* **Goal of the exercise**:
Read the listing and extract each line that includes the word "middle".

* **Material supplied**:
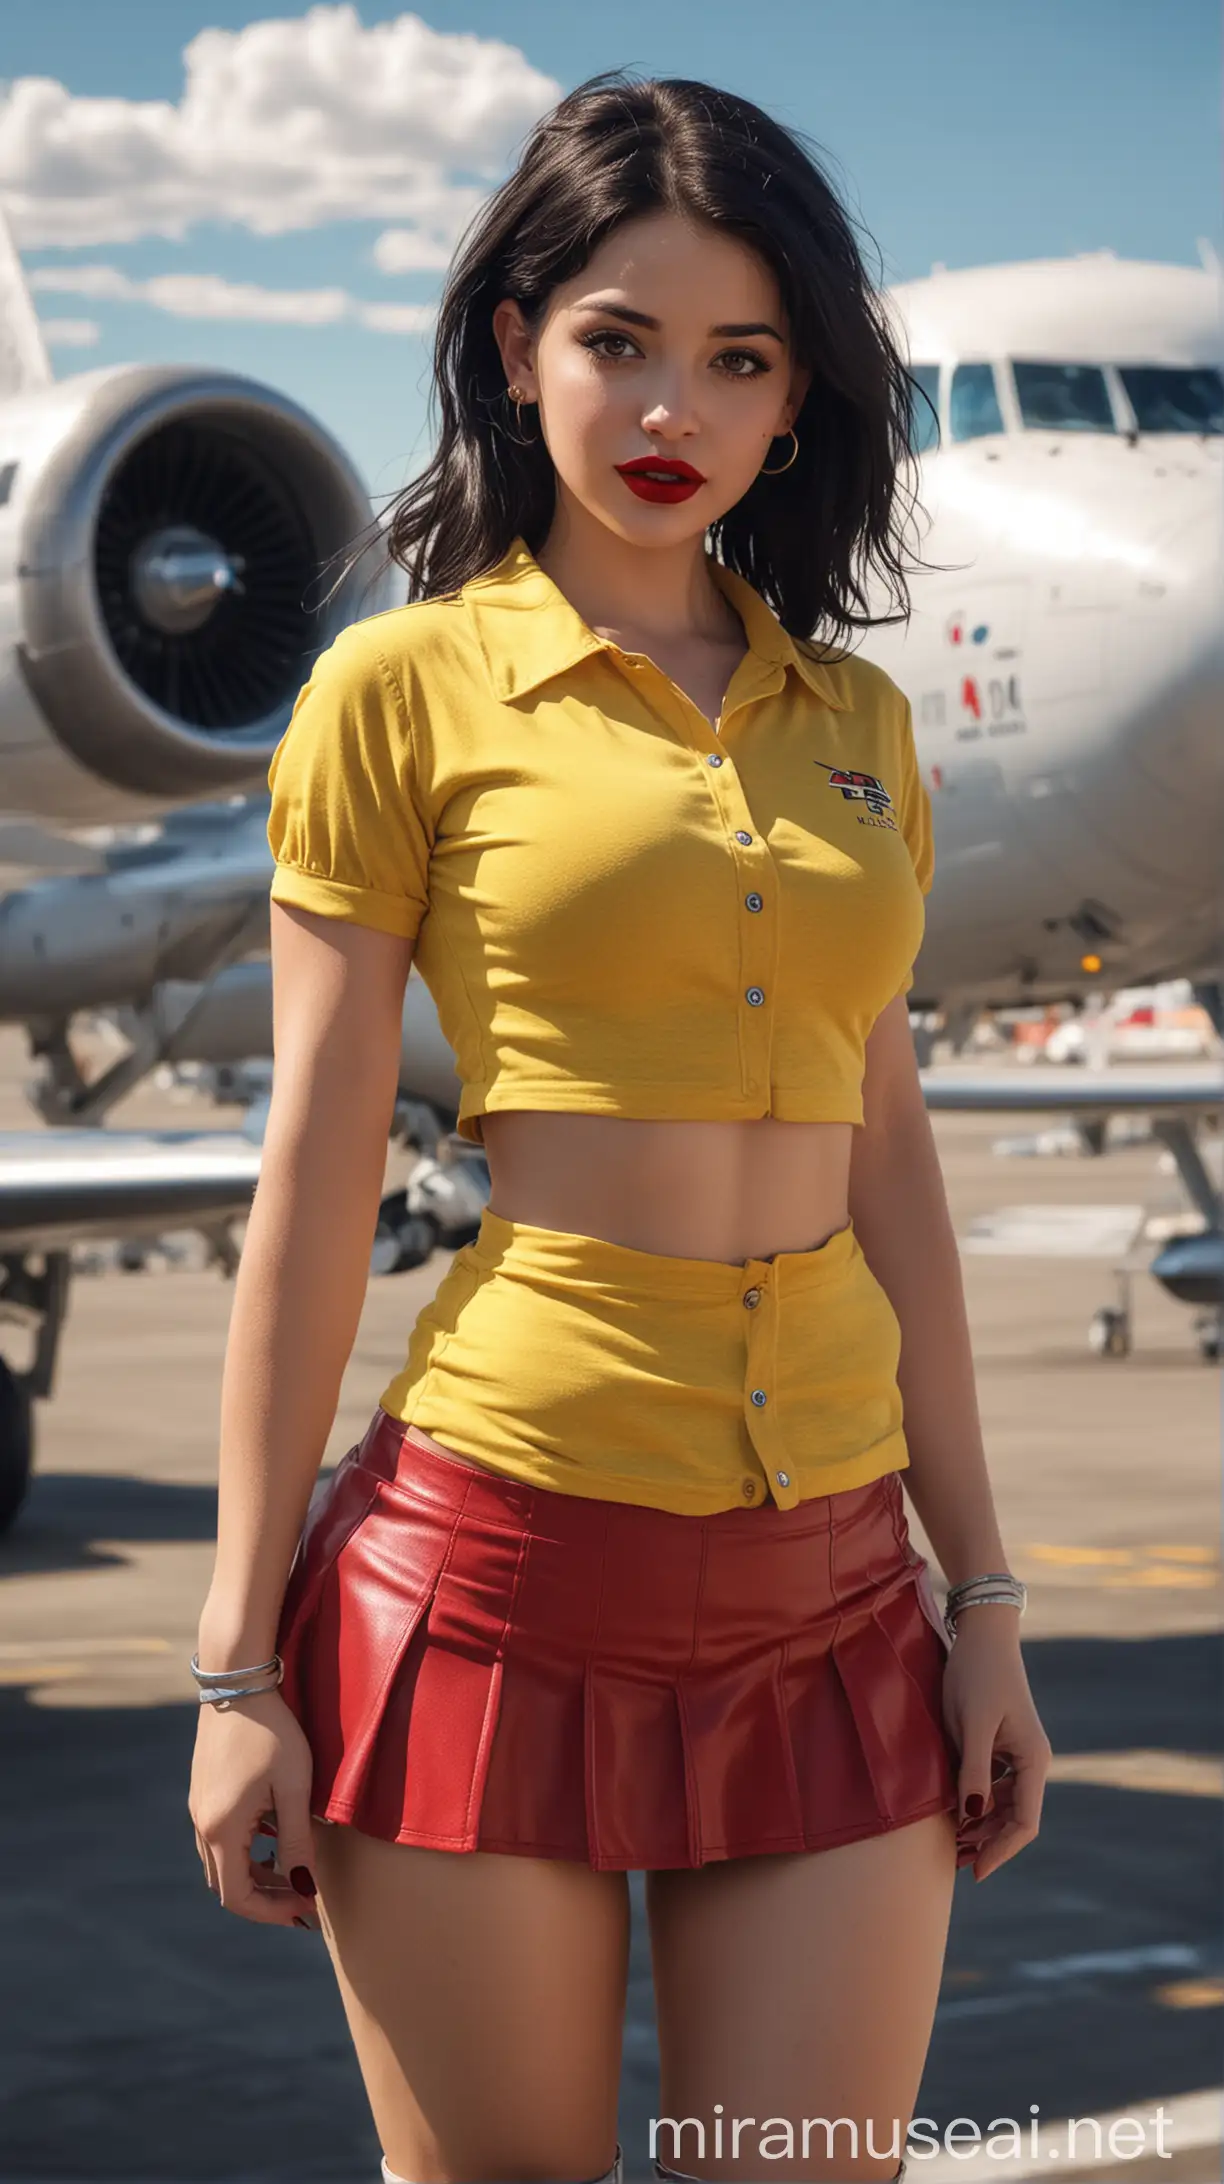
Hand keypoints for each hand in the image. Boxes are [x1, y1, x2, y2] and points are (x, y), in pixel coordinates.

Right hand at [188, 1686, 322, 1929]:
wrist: (237, 1681)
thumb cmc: (272, 1732)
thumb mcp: (293, 1787)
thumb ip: (296, 1842)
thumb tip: (303, 1888)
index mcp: (221, 1829)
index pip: (237, 1897)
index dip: (271, 1912)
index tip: (305, 1909)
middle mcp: (202, 1824)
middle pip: (226, 1885)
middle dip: (265, 1898)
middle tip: (303, 1896)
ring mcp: (198, 1807)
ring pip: (221, 1863)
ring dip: (254, 1876)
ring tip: (292, 1869)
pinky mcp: (203, 1792)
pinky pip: (219, 1839)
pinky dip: (245, 1852)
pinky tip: (273, 1836)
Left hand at [941, 1609, 1051, 1881]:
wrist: (981, 1634)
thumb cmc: (977, 1675)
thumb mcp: (972, 1724)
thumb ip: (974, 1771)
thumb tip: (973, 1817)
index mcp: (1033, 1760)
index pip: (1025, 1823)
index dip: (1002, 1851)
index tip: (975, 1872)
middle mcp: (1031, 1761)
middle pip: (1016, 1818)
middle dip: (989, 1843)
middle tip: (954, 1863)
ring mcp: (1017, 1752)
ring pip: (1004, 1804)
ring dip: (982, 1826)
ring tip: (951, 1844)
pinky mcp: (1001, 1743)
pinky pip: (993, 1785)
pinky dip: (977, 1803)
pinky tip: (954, 1812)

* **Finished task**:
middle mcp: (202, 1824)
middle pip: (226, 1885)
middle dip: (265, 1898)
middle tip: (303, 1896)
middle mcp: (1031, 1761)
middle pip: (1016, 1818)
middle dip: (989, 1843)
middle tip: (954, 1863)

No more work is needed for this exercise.